Bingham Bryant and Kyle Molzan, NYC, 6/12/14

Bingham Bryant and Kyle Molzan, NYC, 6/12/14

When I first watched “For The Plasma,” co-directed and co-edited by Kyle Mozlan and Bingham Bryant (who also wrote the script and produced) at 2014 BAMcinemaFest, I was entranced, if unable to wholly grasp the proceedings. But I was held by the mood–the beauty of the images (shot in 16mm by Chris Messina), the often perfect incongruousness of Keiichi Suzuki’s electronic score, the stylized performances and the potential diversions into genre (horror, sci fi).

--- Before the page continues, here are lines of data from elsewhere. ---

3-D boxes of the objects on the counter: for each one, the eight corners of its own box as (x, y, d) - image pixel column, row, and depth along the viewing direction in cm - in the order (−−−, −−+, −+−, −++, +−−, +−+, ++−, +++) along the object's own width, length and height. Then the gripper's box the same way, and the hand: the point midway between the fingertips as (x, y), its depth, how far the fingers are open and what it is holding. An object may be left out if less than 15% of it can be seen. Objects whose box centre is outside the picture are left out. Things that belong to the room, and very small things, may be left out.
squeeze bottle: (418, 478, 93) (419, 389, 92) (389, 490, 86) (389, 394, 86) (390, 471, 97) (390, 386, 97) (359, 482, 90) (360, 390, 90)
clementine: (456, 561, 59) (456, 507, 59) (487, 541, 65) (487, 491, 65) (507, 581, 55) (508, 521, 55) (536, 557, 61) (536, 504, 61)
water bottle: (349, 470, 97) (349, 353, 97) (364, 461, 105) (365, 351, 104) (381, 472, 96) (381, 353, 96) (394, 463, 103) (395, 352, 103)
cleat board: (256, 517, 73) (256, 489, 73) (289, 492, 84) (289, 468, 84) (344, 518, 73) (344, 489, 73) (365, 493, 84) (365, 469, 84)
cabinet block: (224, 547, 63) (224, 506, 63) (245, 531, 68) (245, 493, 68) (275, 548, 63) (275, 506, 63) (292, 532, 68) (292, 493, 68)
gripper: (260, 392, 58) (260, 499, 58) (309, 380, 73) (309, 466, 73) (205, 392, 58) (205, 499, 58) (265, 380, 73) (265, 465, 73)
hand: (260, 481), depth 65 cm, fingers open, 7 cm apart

I saw affinities with Shane Carruth’s “Upstream Color” but I was set straight during my shoot with Bingham and Kyle, who said their inspiration was Eric Rohmer. OK.

On second viewing of the film, a few days ago, this information worked as a key: Rohmer’s characters transplanted across the Atlantic (and into the 21st century digital world of omnipresent surveillance, CCTV, computer screens and cellphones–here with peculiarly good rural reception) for an examination of looking, seeing, solitude, collaboration, meaning and female friendship (and its discontents).

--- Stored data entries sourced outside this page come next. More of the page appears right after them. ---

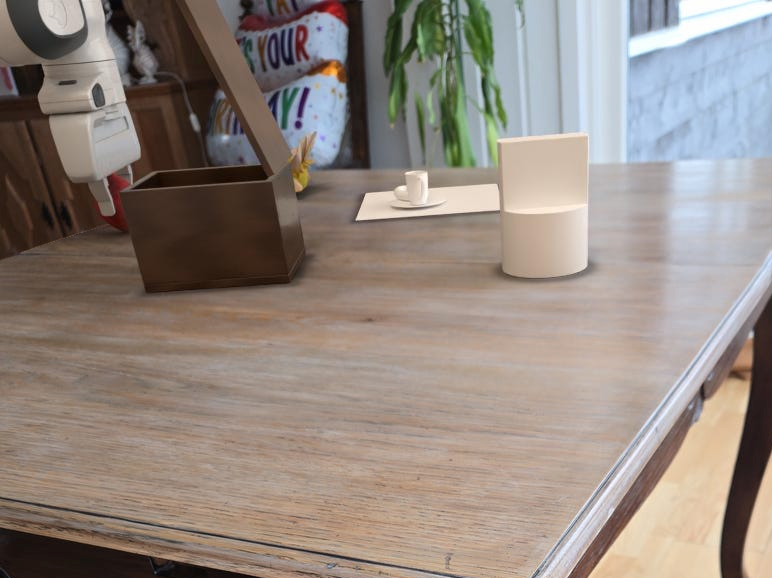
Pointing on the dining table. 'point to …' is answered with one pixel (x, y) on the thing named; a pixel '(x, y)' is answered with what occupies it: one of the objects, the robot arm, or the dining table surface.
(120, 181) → the onion
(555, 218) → the base with upright slab
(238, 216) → the chest
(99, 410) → the dining table surface
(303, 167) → the decorative flower
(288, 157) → the chest lid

Helen (Rosalie Lowe), young, lithe blonde woman #1, has a profound, almost mystical relationship with information and has been able to transform watching the CCTV feeds of a nearby forest in Maine into a lucrative system for predicting financial markets. But when the woodland images on her array of screens are out of alignment with a larger reality of her own (and of unknown origin), she sends her assistant Charlie (Annabelle LeMieux), young lithe blonde woman #2 (who acts as if she’s a cranky Alice newly arrived in Wonderland), to the evergreens, hardwoods and ferns to report from the field.

The two work and live in a lovely rambling clapboard and shingled house set on idyllic and seemingly remote grounds. There is unspecified tension between them. Charlie hears things go bump in the night and during a nocturnal power cut, a man enters the house, lighting his face from below with a flashlight (like an easy monster effect), to investigate reported screams.

“Don’t shoot,” he jokes and introduces himself as Herbert, the keeper of the nearby lighthouse. A dead ringer for the future version of Tim Blake Nelson, he’s a winker, which grafts a bit of comedy onto his (possibly wholly imagined) facts and stories.

Time passes (mostly observable by the women’s outfits) and a pattern of observing, inertia and exploratory trips develops, which is suddenly broken as Helen hastily abandons the forest and the markets for the heavens, making her escape with Herbert on his sailboat.

“For the Plasma” will open on Thursday, July 21 at Anthology Film Archives for a one-week run. On July 21 and Friday, July 22 there will be a Q&A with Bingham Bryant following the 7:00 pm screenings and he will intro the 9:15 pm shows. The film will expand nationally on Friday, July 29, followed by a limited-edition Blu-ray and vinyl LP set of the film and its original score.